Given the above, we can now show in a very simple way how to resolve these problems. The solution is to realise the error of founding science on the many observable things (matter) rather than the one thing that they all exist in (Space) which causes and connects matter. i.e. For many thousands of years the great philosophers / metaphysicists have known that for matter to be interconnected throughout the universe, then there must be one thing that connects the many things (matter) together. That a complete description of reality must be founded on one thing / substance. As Gottfried Leibniz and Friedrich Nietzsche write;
Reality cannot be found except in One single source, because of the interconnection of all things with one another. (Leibniz, 1670)
Greek philosophy seems to begin with a preposterous fancy, with the proposition that water is the origin and mother-womb of all things. Is it really necessary to stop there and become serious? Yes, and for three reasons: firstly, because the preposition does enunciate something about the origin of things; secondly, because it does so without figure and fable; thirdly and lastly, because it contained, although only in the chrysalis state, the idea :everything is one. … That which drove him (Thales) to this generalization was a metaphysical dogma, which had its origin in a mystic intuition and which together with the ever renewed endeavors to express it better, we find in all philosophies- the proposition: everything is one! (Friedrich Nietzsche, The Greeks)
Thus metaphysics is ‘beyond our senses’ because it realises that though we don’t see an obvious causal connection between matter, reason tells us there is (e.g. earth orbiting sun, that we can see stars across the universe).
Further, since the time of Kant, it has become increasingly clear that we cannot describe reality correctly (i.e. from one metaphysical foundation), while we have theories founded on many separate / discrete things. Thus Space and Time cannot both exist, nor can particles and forces / fields (the current paradigm). This explains why we now live in a postmodern relative culture of no absolute truths, because our theories are founded on many things, thus at the end of the day these are merely human constructions, ideas approximating reality, but not absolutely true.
So how do we overcome this? By rejecting particles, forces and time, and explaining / connecting these many things from One thing Space. As Aristotle wrote in his Metaphysics;
The first philosophy (Metaphysics) is universal and is exclusively concerned with primary substance. … And here we will have the science to study that which is just as that which is, both in its essence and in the properties which, just as a thing that is, it has. ….That among entities there must be some cause which moves and combines things. … There must then be a principle of such a kind that its substance is activity. (Aristotle, Metaphysics 340BC)

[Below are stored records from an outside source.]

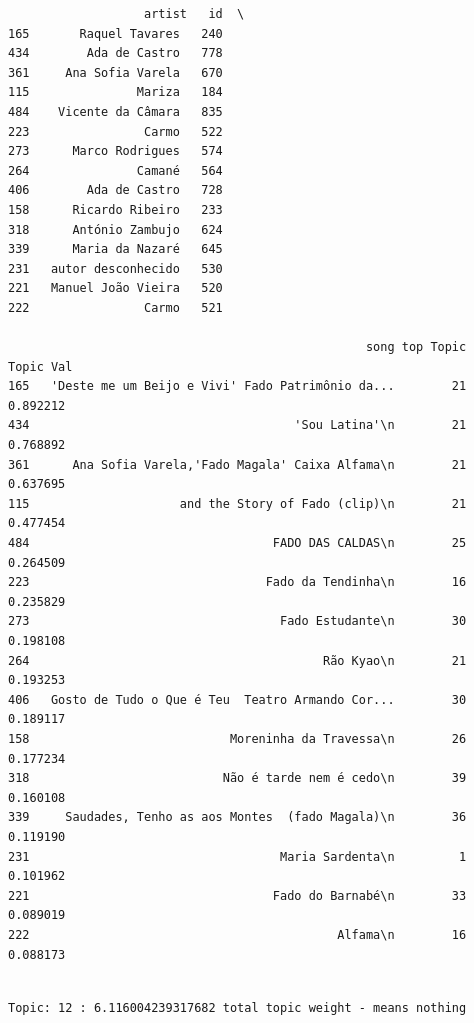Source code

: \documentclass[11pt]{article}
\begin{document}
    
    \begin{verbatim}
                   artist   id  \
165       Raquel Tavares   240   
434        Ada de Castro   778   
361     Ana Sofia Varela   670   
115               Mariza   184   
484    Vicente da Câmara   835   
223                Carmo   522   
273      Marco Rodrigues   574   
264               Camané   564   
406        Ada de Castro   728   
158      Ricardo Ribeiro   233   
318      António Zambujo   624   
339      Maria da Nazaré   645   
231   autor desconhecido   530   
221   Manuel João Vieira   520   
222                Carmo   521   

                                                  song top Topic  Topic Val  
165   'Deste me um Beijo e Vivi' Fado Patrimônio da...        21   0.892212  
434                                     'Sou Latina'\n        21   0.768892  
361      Ana Sofia Varela,'Fado Magala' Caixa Alfama\n        21   0.637695  
115                     and the Story of Fado (clip)\n        21   0.477454  
484                                  FADO DAS CALDAS\n        25   0.264509  
223                                 Fado da Tendinha\n        16   0.235829  
273                                   Fado Estudante\n        30   0.198108  
264                                         Rão Kyao\n        21   0.193253  
406   Gosto de Tudo o Que é Teu  Teatro Armando Cor...        30   0.189117  
158                            Moreninha da Travessa\n        26   0.177234  
318                           Não é tarde nem é cedo\n        39   0.160108  
339     Saudades, Tenho as aos Montes  (fado Magala)\n        36   0.119190  
231                                   Maria Sardenta\n         1   0.101962  
221                                  Fado do Barnabé\n        33   0.089019  
222                                           Alfama\n        16   0.088173  
    \end{verbatim}

    
    \begin{Verbatim}[commandchars=\\\{\}]

Topic: 12 : 6.116004239317682 total topic weight - means nothing

    \end{Verbatim}
\end{document}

The Wave Structure of Matter assumes that one thing Space exists as a substance with the Properties of a wave medium. Matter is formed from spherical standing waves in this space (it is this wave motion of space that causes matter’s activity and the phenomena of Time). This then solves the fundamental problem of metaphysics and philosophy, the problem of the one and the many, by connecting matter, time and forces back to the spherical wave motions of space. Matter is large not small, but we only ’see’ the Wave-Center of the spherical waves and have been deluded into the belief of ‘particles’. Thus we can now understand how Matter interacts with other matter due to interactions of the spherical in-waves which ultimately determine the future location of the wave-center (what we now call forces and action-at-a-distance).